SOURCE TEXT:
----------------

I agree that standing by Ukraine is not only correct but imperative. Xi must be really honked at Putin. The armaments factories are gearing up in the NATO countries.
 
I did see the that scenario. That's what got me thinking about emergency flight decks. The ship building capacity ain't there and hauling out USS Lexington from museum status ain't never gonna cut it.
I agree that standing by Ukraine is not only correct but imperative. Xi must be really honked at Putin. The armaments factories are gearing up in the NATO countries.
We still have a ton of airstrips on islands in the Pacific region - several are inactive or nature preserves, but they are there.
 
British Ministry of Supply, Rate of attainment of peak output after first delivery, report no 5. 11/313 notes it took around 18 months from first production to hitting peak output across a range of aircraft types. There are quite a few studies on the US and/or British aircraft industry in WWII. The Source Book of World War II Basic Data, Airframe Industry by USAAF Material Command has time cycle data, how many days from start of machine shop operations to acceptance, quarterly data from March 1943 to June 1945. Examples Boeing took 200 to 240 days for a B-17 for example, Douglas and Lockheed about half that for their B-17. Consolidated San Diego as low as 44 days for a B-24. Grumman 90 decreasing to 65 days for an F6F. Lockheed around the 150 day mark for a P-38, North American P-51 taking the same sort of time.

Liberty ships finished in January 1942 took an average of 241 days to build, that was steadily reduced until hitting 39 days in December 1943, moving back to around 60 or so days from mid 1944. The T2 tankers were taking about the same time in early 1942, dropping to an average 82 days in December 1944, then going back above 100 days in August 1945.

----------------

WRITTEN EXERCISE: Please transcribe the passage on wartime production above from "I did see the" up to and including "gonna cut it.".

MATERIAL:
----------------

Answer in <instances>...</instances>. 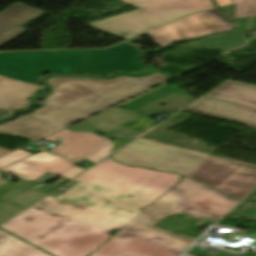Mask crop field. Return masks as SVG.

----------------

RESULT OF THIS EXERCISE:
I did see the that scenario. That's what got me thinking about emergency flight decks. The ship building capacity ain't there and hauling out USS Lexington from museum status ain't never gonna cut it.